Aim of the task: Nothing but a number is needed: the count of lines below that include "gününde".

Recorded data
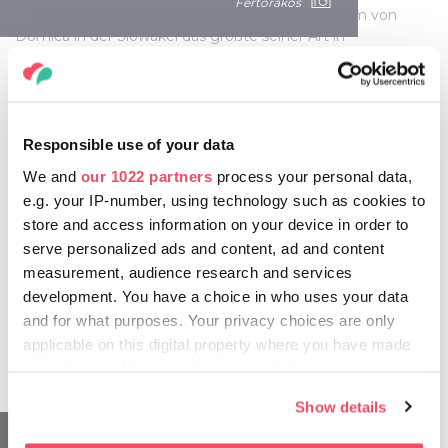
Fertőrákos
Aggtelek, das zusammen mit dem Höhlensystem von
Domica in der Slowakei das größte seiner Art in
Mitteleuropa ist. Die Höhlenstrukturen erscheinen wie
märchenhafte Landschaften und die Teilnehmer*innen
können bei geführten Touren zwischen den Tropfsteine in
der Höhle sofort merken, dass sie sich hier an einem
besonderen Ort befinden. Ein wesentliche Teil dieses
Responsible use of your data
ungewöhnlichen Ortes ist die außerordentlich gute Akustik.
We and
our 1022 partners
process your personal data,
Dies kann man am besten im großen Konzertsaal der
e.g. your IP-number, using technology such as cookies to
Höhle erleben, wo der einzigartige Klang durch den Einsatz
store and access information on your device in order to
modernster Lichttechnik noch verstärkt wird und eine
geheimnisvolle Stimmung mit samtig schimmernder
serve personalized ads and content, ad and content
Beleuchtung erzeugt. Das Musikprogramm bietet eine
measurement, audience research and services
breite Palette von klassischen und populären
development. You have a choice in who uses your data
Musikrichtungen an und die Jahr für Jahr zu Jahresende am
and for what purposes. Your privacy choices are only
30. Dezember veranstaltete Operettengala ist bereits zu
applicable on this digital property where you have made
Tradition geworden.
your choices. You can change or withdraw your consent
any time from the Cookie Declaration or by clicking on
Show details
the Privacy trigger icon.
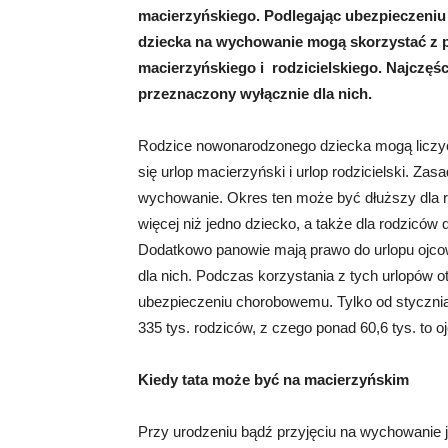
macierzyńskiego. Podlegając ubezpieczeni
dziecka na wychowanie mogą skorzystać z p
macierzyńskiego i rodzicielskiego. Najczęści
przeznaczony wyłącznie dla nich.
Rodzice nowonarodzonego dziecka mogą liczyć ł
się urlop macierzyński i urlop rodzicielski. Zas
wychowanie. Okres ten może być dłuższy dla ro
więcej niż jedno dziecko, a także dla rodzicó
Dodatkowo panowie mają prawo do urlopu ojcows
dla nich. Podczas korzystania z tych urlopów ot
ubezpieczeniu chorobowemu. Tylko od stycznia 
335 tys. rodziców, z czego ponad 60,6 tys. to o
Kiedy tata może być na macierzyńskim
Przy urodzeniu bądź przyjęciu na wychowanie j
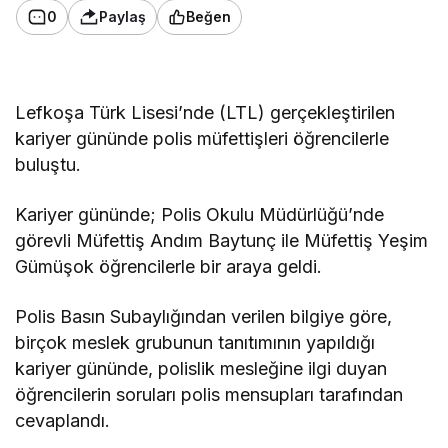
0
Paylaş
Beğen
Lefkoşa Türk Lisesi’nde (LTL) gerçekleştirilen
kariyer gününde polis müfettişleri öğrencilerle
buluştu.
Kariyer gününde; Polis Okulu Müdürlüğü’nde
görevli Müfettiş Andım Baytunç ile Müfettiş Yeşim
Gümüşok öğrencilerle bir araya geldi.
Polis Basın Subaylığından verilen bilgiye göre,
birçok meslek grubunun tanıtımının yapıldığı
kariyer gününde, polislik mesleğine ilgi duyan
öğrencilerin soruları polis mensupları tarafından
cevaplandı.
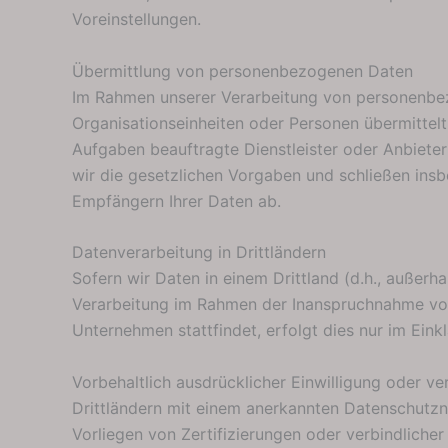
Voreinstellungen.
Übermittlung von personenbezogenen Daten
Im Rahmen unserer Verarbeitung von personenbez
Organisationseinheiten oder Personen übermittel
Aufgaben beauftragte Dienstleister oder Anbieter
wir die gesetzlichen Vorgaben und schließen ins
Empfängern Ihrer Daten ab.
Datenverarbeitung in Drittländern
Sofern wir Daten in einem Drittland (d.h., außer
Verarbeitung im Rahmen der Inanspruchnahme von 
Unternehmen stattfindet, erfolgt dies nur im Ein
Vorbehaltlich ausdrücklicher Einwilligung oder ve
Drittländern mit einem anerkannten Datenschutzn
Vorliegen von Zertifizierungen oder verbindliche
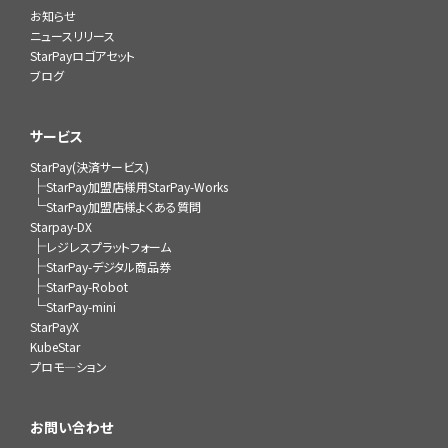
お知らせ
ニュースリリース
StarPayロゴアセット
ブログ
サービス
StarPay(決済サービス)
├
StarPay加盟店様用StarPay-Works
└
StarPay加盟店様よくある質問
Starpay-DX
├
レジレスプラットフォーム
├
StarPay-デジタル商品券
├
StarPay-Robot
└
StarPay-mini
StarPayX
KubeStar
プロモ―ション
お問い合わせ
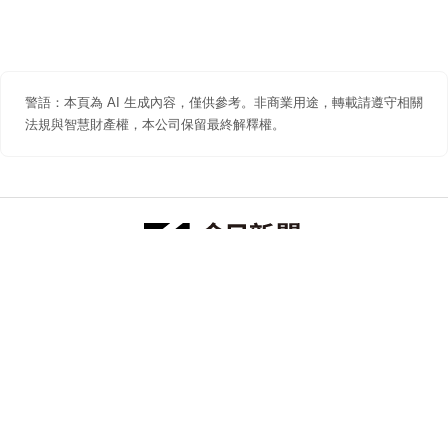
警語：本頁為 AI 生成內容，僅供參考。非商業用途，轉載請遵守相關
法規與智慧財產權，本公司保留最終解釋權。
防詐聲明
著作權聲明
免責聲明
關於我們
隱私權聲明
合作提案
追蹤 NOWNEWS 今日新聞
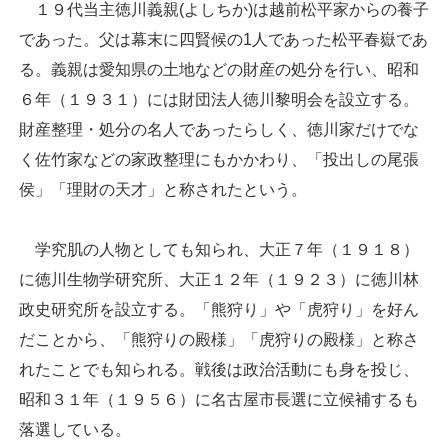
１９代当主徳川義親(よしちか)は越前松平家からの養子
であった。父は幕末に四賢候の1人であった松平春嶽であ
る。義親は愛知県の土地などの財産の処分を行い、昭和
６年（１９３１）には財団法人徳川黎明会を設立する。
財産整理・処分の名人であったらしく、徳川家だけでな
く佐竹家などの家政整理にもかかわり、「投出しの尾張
侯」「理財の天才」と称されたという。
学究肌の人物としても知られ、大正７年（１９１８）
に徳川生物学研究所、大正１２年（１９２３）に徳川林
政史研究所を設立する。「熊狩り」や「虎狩り」を好ん
だことから、「熊狩りの殿様」「虎狩りの殿様」と称さ
れたことでも知られる。戦後は政治活動にも身を投じ、
昭和３１年（１９５６）に名古屋市長選に立候補するも
落選している。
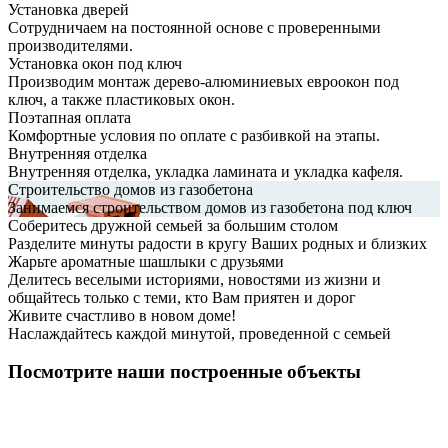
Установка дверей
Сотрудничаем на постоянной основе с проверенными
производителями.
Установка окон под ключ
Производим монтаж дерево-алюминиевых евроокон под
ключ, а также пластиковых окон.
Поэтапная оплата
Комфортные условия по оплате с разбивкой на этапы.
Внутренняя отделка
Внутренняя отделка, укладка ламината и укладка кафеля.
Строительство домов из газобетона
Занимаемся строительством домов из газобетона под ключ
Соберитесь дружной семьей за большим столом
Разделите минуты радости в кругу Ваших родных и близких
Жарьте ароматные шашлыки с друзьями
Делитесь веселыми историями, новостями из жизни и
общайтесь только с теми, кто Вам приятен и дорог
Живите счастливо в новом доме!
Наслаждайтесь каждой минутой, проведенной с семьей
Посмотрите наши построенные объекты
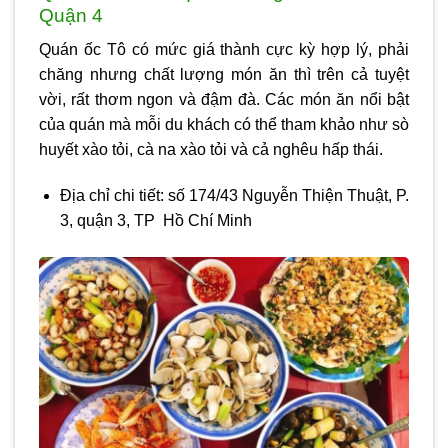
Quận 4
Quán ốc Tô có mức giá thành cực kỳ hợp lý, phải
chăng nhưng chất lượng món ăn thì trên cả tuyệt
vời, rất thơm ngon và đậm đà. Các món ăn nổi bật
của quán mà mỗi du khách có thể tham khảo như sò
huyết xào tỏi, cà na xào tỏi và cả nghêu hấp thái.
Địa chỉ chi tiết: số 174/43 Nguyễn Thiện Thuật, P.
3, quận 3, TP Hồ Chí Minh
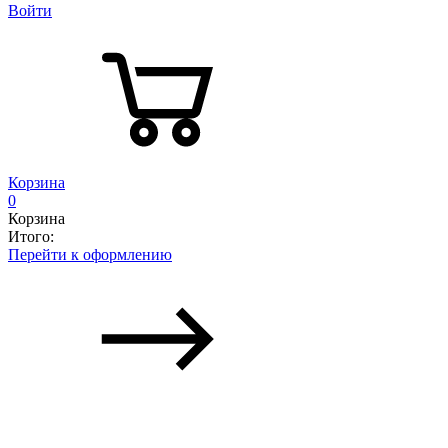
Войти
Корзина
0
Корзина
Итого:
Перейти к оформлению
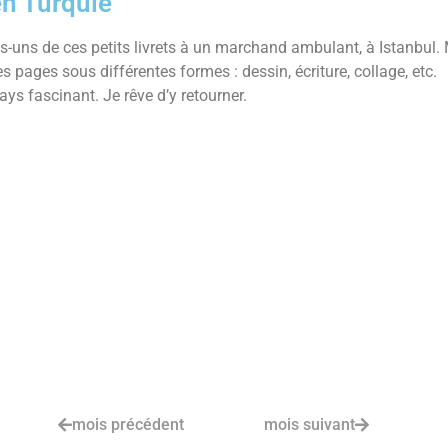
en Turquie
s-uns de ces petits livrets à un marchand ambulant, à Istanbul.
des pages sous différentes formes : dessin, écriture, collage, etc.
ays fascinant. Je rêve d’y retourner.
mois précédent
mois suivant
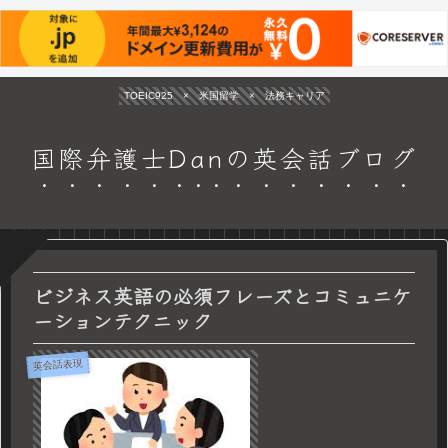
TOEIC925 × 米国留学 × 法務キャリア
国際弁護士Danの英会話ブログ
ビジネス英語の必須フレーズとコミュニケ
ーションテクニック
英会話表現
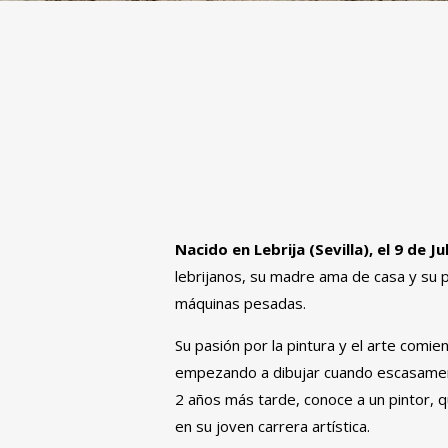
Nacido en Lebrija (Sevilla), el 9 de J
lebrijanos, su madre ama de casa y su 
máquinas pesadas.
Su pasión por la pintura y el arte comi
empezando a dibujar cuando escasamen
2 años más tarde, conoce a un pintor, q
en su joven carrera artística.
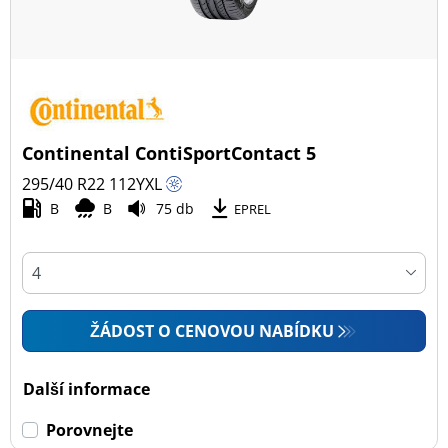
Continental ContiSportContact 5
295/40 R22
112
Y
XL
B
B
75 db
EPREL
ŽÁDOST O CENOVOU NABÍDKU
Další informace
Porovnejte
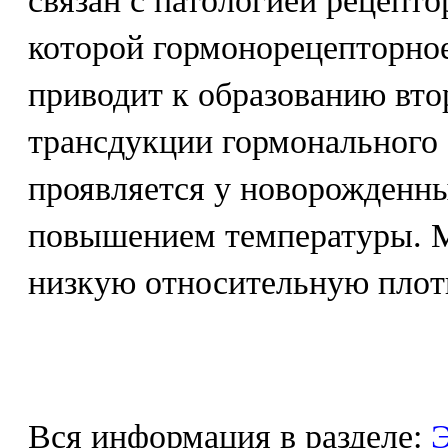
связан с патологией рецепто
которой гормонорецепторное
приводит к образованию вто
трансдукции гормонального 
проявляется у новорожденны
повышением температуры. М
низкую относительную плот
Вся информация в разделе:
Э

Worked solution: 3